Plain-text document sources
..............................

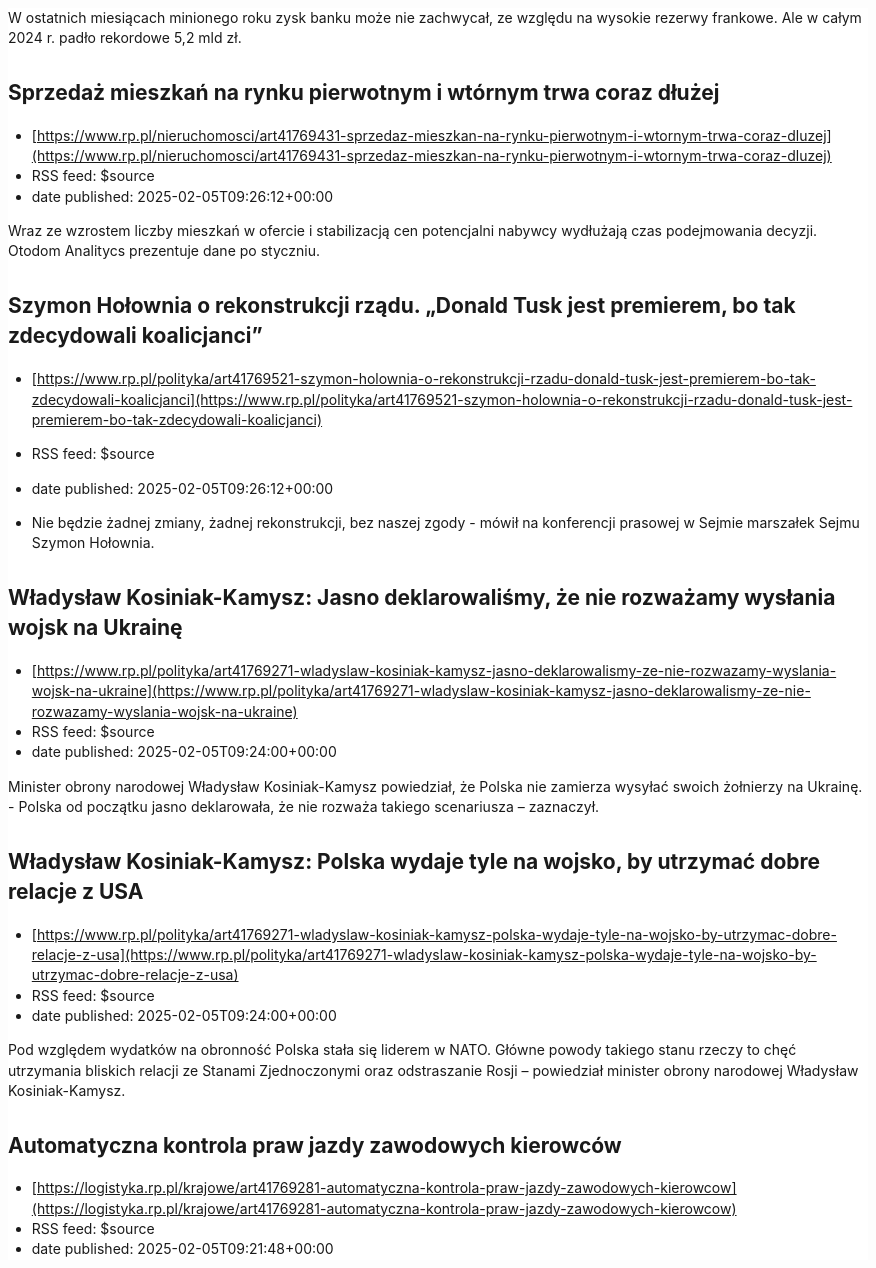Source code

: W ostatnich miesiącach minionego roku zysk banku może nie zachwycał, ze względu na wysokie rezerwy frankowe. Ale w całym 2024 r. padło rekordowe 5,2 mld zł.

## Sprzedaż mieszkań na rynku pierwotnym i wtórnym trwa coraz dłużej
 - [https://www.rp.pl/nieruchomosci/art41769431-sprzedaz-mieszkan-na-rynku-pierwotnym-i-wtornym-trwa-coraz-dluzej](https://www.rp.pl/nieruchomosci/art41769431-sprzedaz-mieszkan-na-rynku-pierwotnym-i-wtornym-trwa-coraz-dluzej)
 - RSS feed: $source
 - date published: 2025-02-05T09:26:12+00:00

Wraz ze wzrostem liczby mieszkań w ofercie i stabilizacją cen potencjalni nabywcy wydłużają czas podejmowania decyzji. Otodom Analitycs prezentuje dane po styczniu.

## Szymon Hołownia o rekonstrukcji rządu. „Donald Tusk jest premierem, bo tak zdecydowali koalicjanci”
 - [https://www.rp.pl/polityka/art41769521-szymon-holownia-o-rekonstrukcji-rzadu-donald-tusk-jest-premierem-bo-tak-zdecydowali-koalicjanci](https://www.rp.pl/polityka/art41769521-szymon-holownia-o-rekonstrukcji-rzadu-donald-tusk-jest-premierem-bo-tak-zdecydowali-koalicjanci)
 - RSS feed: $source
 - date published: 2025-02-05T09:26:12+00:00

- Nie będzie żadnej zmiany, żadnej rekonstrukcji, bez naszej zgody - mówił na konferencji prasowej w Sejmie marszałek Sejmu Szymon Hołownia.

## Władysław Kosiniak-Kamysz: Jasno deklarowaliśmy, że nie rozważamy wysłania wojsk na Ukrainę
 - [https://www.rp.pl/polityka/art41769271-wladyslaw-kosiniak-kamysz-jasno-deklarowalismy-ze-nie-rozwazamy-wyslania-wojsk-na-ukraine](https://www.rp.pl/polityka/art41769271-wladyslaw-kosiniak-kamysz-jasno-deklarowalismy-ze-nie-rozwazamy-wyslania-wojsk-na-ukraine)
 - RSS feed: $source
 - date published: 2025-02-05T09:24:00+00:00

Minister obrony narodowej Władysław Kosiniak-Kamysz powiedział, że Polska nie zamierza wysyłać swoich żołnierzy na Ukrainę. - Polska od początku jasno deklarowała, że nie rozważa takiego scenariusza – zaznaczył.

## Władysław Kosiniak-Kamysz: Polska wydaje tyle na wojsko, by utrzymać dobre relacje z USA
 - [https://www.rp.pl/polityka/art41769271-wladyslaw-kosiniak-kamysz-polska-wydaje-tyle-na-wojsko-by-utrzymac-dobre-relacje-z-usa](https://www.rp.pl/polityka/art41769271-wladyslaw-kosiniak-kamysz-polska-wydaje-tyle-na-wojsko-by-utrzymac-dobre-relacje-z-usa)
 - RSS feed: $source
 - date published: 2025-02-05T09:24:00+00:00

Pod względem wydatków na obronność Polska stała się liderem w NATO. Główne powody takiego stanu rzeczy to chęć utrzymania bliskich relacji ze Stanami Zjednoczonymi oraz odstraszanie Rosji – powiedział minister obrony narodowej Władysław Kosiniak-Kamysz.

## Automatyczna kontrola praw jazdy zawodowych kierowców
 - [https://logistyka.rp.pl/krajowe/art41769281-automatyczna-kontrola-praw-jazdy-zawodowych-kierowcow](https://logistyka.rp.pl/krajowe/art41769281-automatyczna-kontrola-praw-jazdy-zawodowych-kierowcow)
 - RSS feed: $source
 - date published: 2025-02-05T09:21:48+00:00
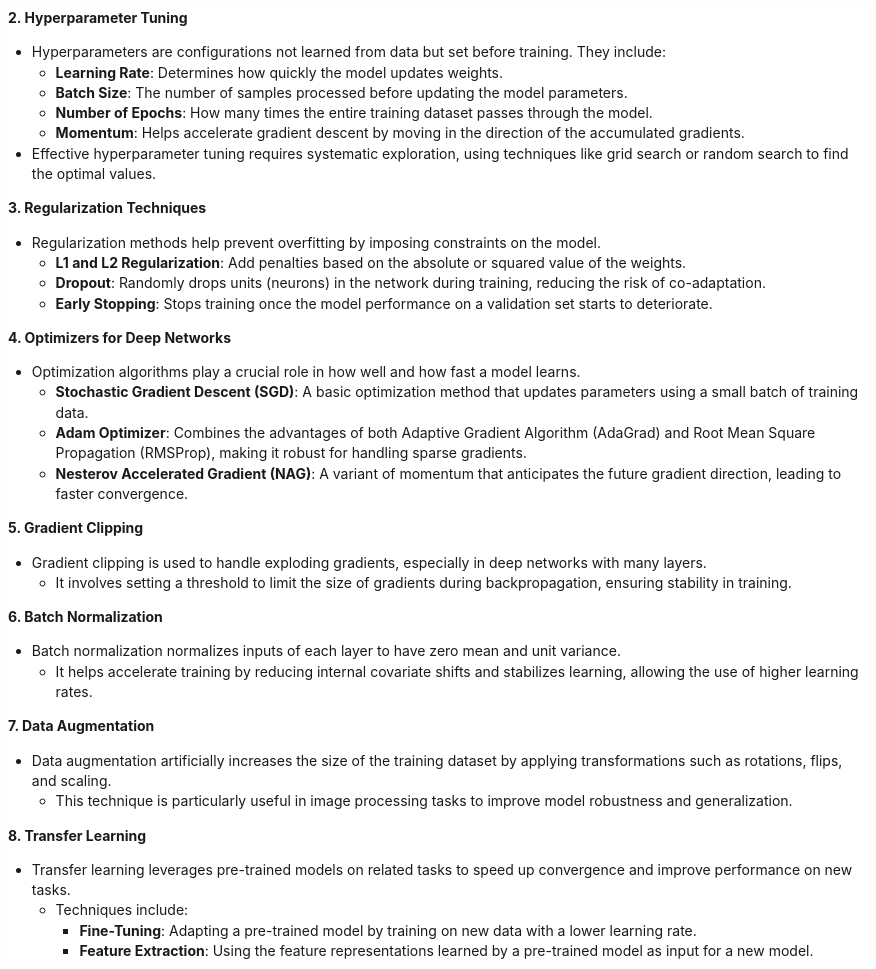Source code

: **2. Hyperparameter Tuning**

* Hyperparameters are configurations not learned from data but set before training. They include:
  * **Learning Rate**: Determines how quickly the model updates weights.
  * **Batch Size**: The number of samples processed before updating the model parameters.
  * **Number of Epochs**: How many times the entire training dataset passes through the model.
  * **Momentum**: Helps accelerate gradient descent by moving in the direction of the accumulated gradients.
* Effective hyperparameter tuning requires systematic exploration, using techniques like grid search or random search to find the optimal values.

**3. Regularization Techniques**

* Regularization methods help prevent overfitting by imposing constraints on the model.
  * **L1 and L2 Regularization**: Add penalties based on the absolute or squared value of the weights.
  * **Dropout**: Randomly drops units (neurons) in the network during training, reducing the risk of co-adaptation.
  * **Early Stopping**: Stops training once the model performance on a validation set starts to deteriorate.

**4. Optimizers for Deep Networks**

* Optimization algorithms play a crucial role in how well and how fast a model learns.
  * **Stochastic Gradient Descent (SGD)**: A basic optimization method that updates parameters using a small batch of training data.
  * **Adam Optimizer**: Combines the advantages of both Adaptive Gradient Algorithm (AdaGrad) and Root Mean Square Propagation (RMSProp), making it robust for handling sparse gradients.
  * **Nesterov Accelerated Gradient (NAG)**: A variant of momentum that anticipates the future gradient direction, leading to faster convergence.

**5. Gradient Clipping**

* Gradient clipping is used to handle exploding gradients, especially in deep networks with many layers.
  * It involves setting a threshold to limit the size of gradients during backpropagation, ensuring stability in training.

**6. Batch Normalization**

* Batch normalization normalizes inputs of each layer to have zero mean and unit variance.
  * It helps accelerate training by reducing internal covariate shifts and stabilizes learning, allowing the use of higher learning rates.

**7. Data Augmentation**

* Data augmentation artificially increases the size of the training dataset by applying transformations such as rotations, flips, and scaling.
  * This technique is particularly useful in image processing tasks to improve model robustness and generalization.

**8. Transfer Learning**

* Transfer learning leverages pre-trained models on related tasks to speed up convergence and improve performance on new tasks.
  * Techniques include:
    * **Fine-Tuning**: Adapting a pre-trained model by training on new data with a lower learning rate.
    * **Feature Extraction**: Using the feature representations learned by a pre-trained model as input for a new model.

..............................

### YOUR TASK
Copy exactly, and only, the lines from the first entry through the line holding "## Władysław Kosiniak-Kamysz: Jasno", both ends included, leaving out every picture.

### FINISHED TASK
Source code

: W ostatnich miesiącach minionego roku zysk banku może nie zachwycał, ze względu na wysokie rezerwy frankowe. Ale w całym 2024 r. padło rekordowe 5,2 mld zł.

## Sprzedaż mieszkań na rynku pierwotnym i wtórnym trwa coraz dłużej
 - [https://www.rp.pl/nieruchomosci/art41769431-sprzedaz-mieszkan-na-rynku-pierwotnym-i-wtornym-trwa-coraz-dluzej](https://www.rp.pl/nieruchomosci/art41769431-sprzedaz-mieszkan-na-rynku-pierwotnym-i-wtornym-trwa-coraz-dluzej)
 - RSS feed: $source
 - date published: 2025-02-05T09:26:12+00:00

Wraz ze wzrostem liczby mieszkań w ofercie i stabilizacją cen potencjalni nabywcy wydłużają czas podejmowania decyzji. Otodom Analitycs prezentuje dane po styczniu.

## Szymon Hołownia o rekonstrukcji rządu. „Donald Tusk jest premierem, bo tak zdecydowali koalicjanci”
 - [https://www.rp.pl/polityka/art41769521-szymon-holownia-o-rekonstrukcji-rzadu-donald-tusk-jest-premierem-bo-tak-zdecydowali-koalicjanci](https://www.rp.pl/polityka/art41769521-szymon-holownia-o-rekonstrukcji-rzadu-donald-tusk-jest-premierem-bo-tak-zdecydowali-koalicjanci)
 - RSS feed: $source
 - date published: 2025-02-05T09:26:12+00:00

- Nie będzie żadnej zmiany, żadnej rekonstrukcji, bez naszej zgody - mówił na konferencji prasowej w Sejmie marszałek Sejmu Szymon Hołownia.

## Władysław Kosiniak-Kamysz: Jasno deklarowaliśmy, że nie rozważamy wysłania wojsk na Ukrainę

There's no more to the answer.